Four new bread and durum wheat varieties based on CIMMYT breeding lines are well adapted to local conditions and offer excellent yields and grain quality. (Photo: FMAN)

“Aside from its high yield potential, it has considerable grain size and an aggressive grain fill that is expressed even under extreme heat,” explained Ammar. “These characteristics have certainly helped its identification as outstanding for Nigerian conditions.”

Writing on behalf of FMAN and the Lake Chad Research Institute (LCRI) of Nigeria’s Federal Ministry of Agriculture and Rural Development, Abdullahi said, “We deeply appreciate the expertise and support provided by CIMMYT throughout the development and release process. Your team’s technical guidance on the access to germplasm has played a crucial role in equipping our farmers and extension agents with the necessary skills and resources for successful wheat cultivation.”

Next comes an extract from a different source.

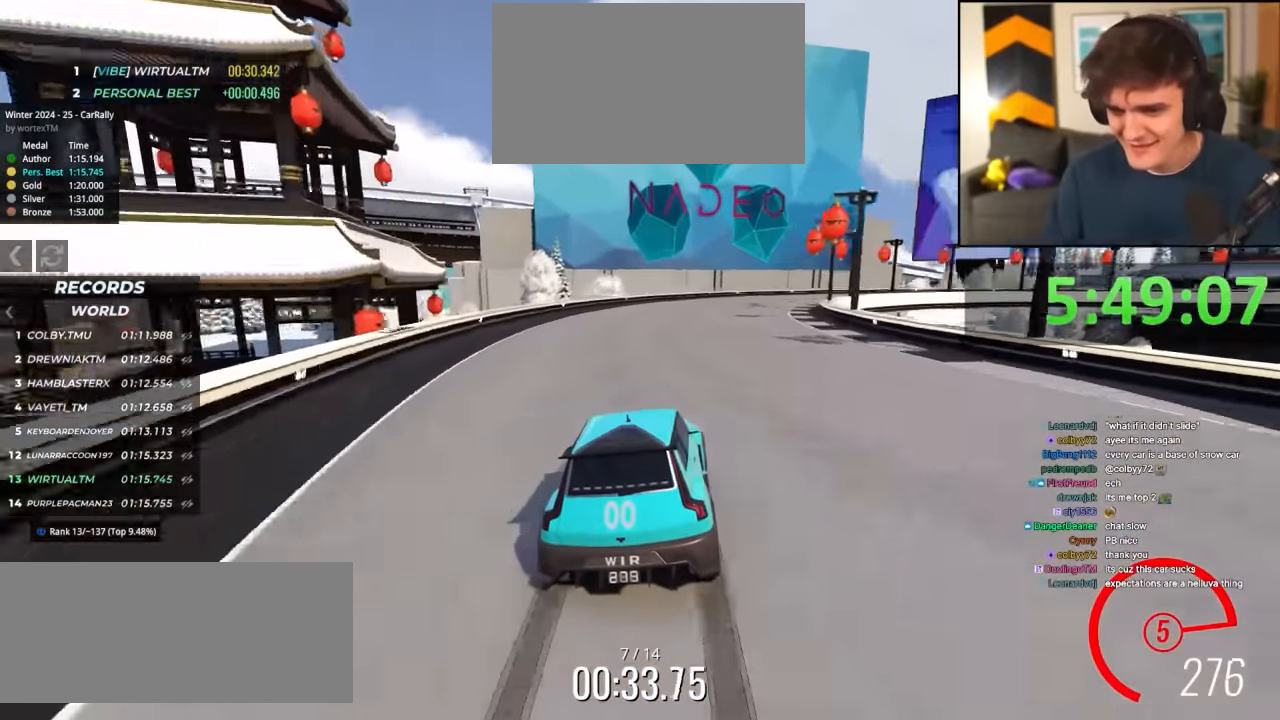
{"keys": ["right", "up"], "events": [[17, "right", "down"], [50, "right", "up"], [200, "right", "down"]]}
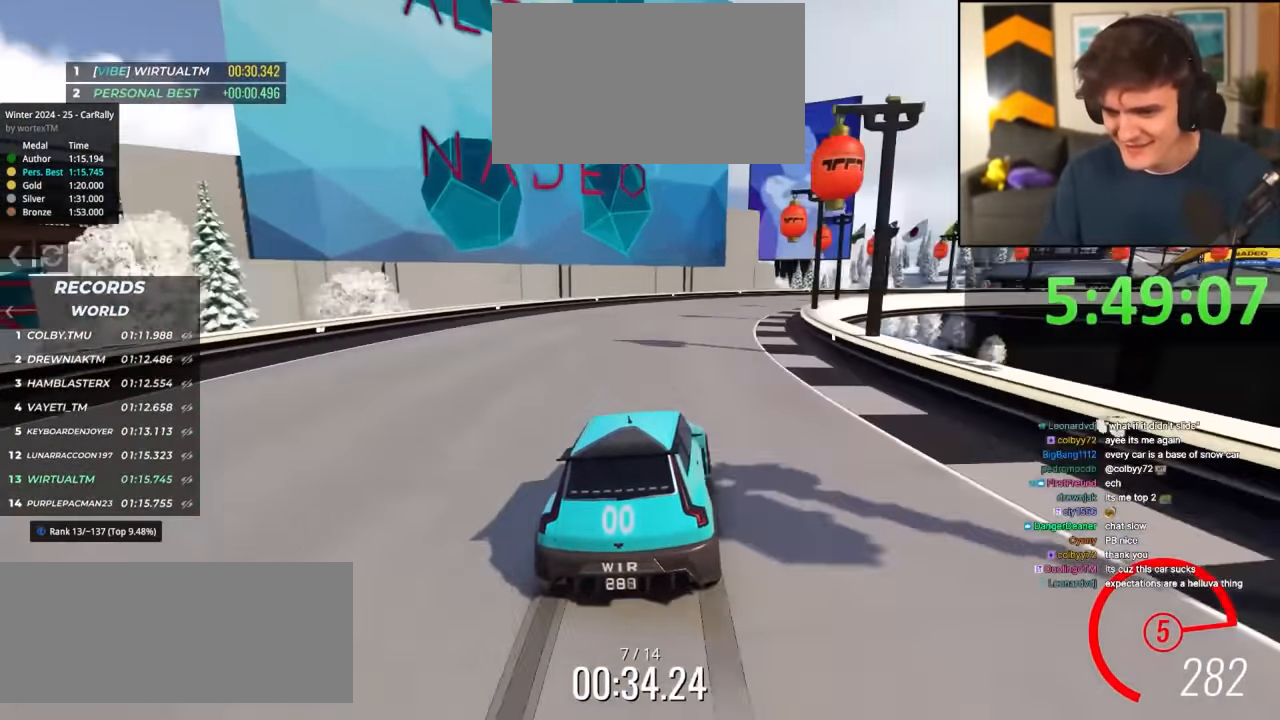
{"keys": ["right", "up"], "events": [[34, "right", "up"], [117, "right", "down"], [267, "right", "up"], [300, "right", "down"], [450, "right", "up"], [500, "right", "down"]]}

Nigeria has a fast-growing population which, coupled with increasing per capita demand for wheat, has made increasing wheat production a national priority, according to Kevin Pixley, director of the Dryland Crops and Global Wheat programs at CIMMYT.

“Until recently, Nigeria produced only 2% of the wheat it consumes, but potential exists to double the current average yield and expand wheat production by perhaps 10-times its current area,” said Pixley. “New wheat varieties will be essential and must be grown using sustainable production practices that improve farmers’ livelihoods while safeguarding long-term food security and natural resources.”

Abdullahi said the release of the varieties demonstrated the power of collaborative research and highlighted the potential for future collaborations. “We look forward to continued collaborations and success in the pursuit of sustainable food systems.”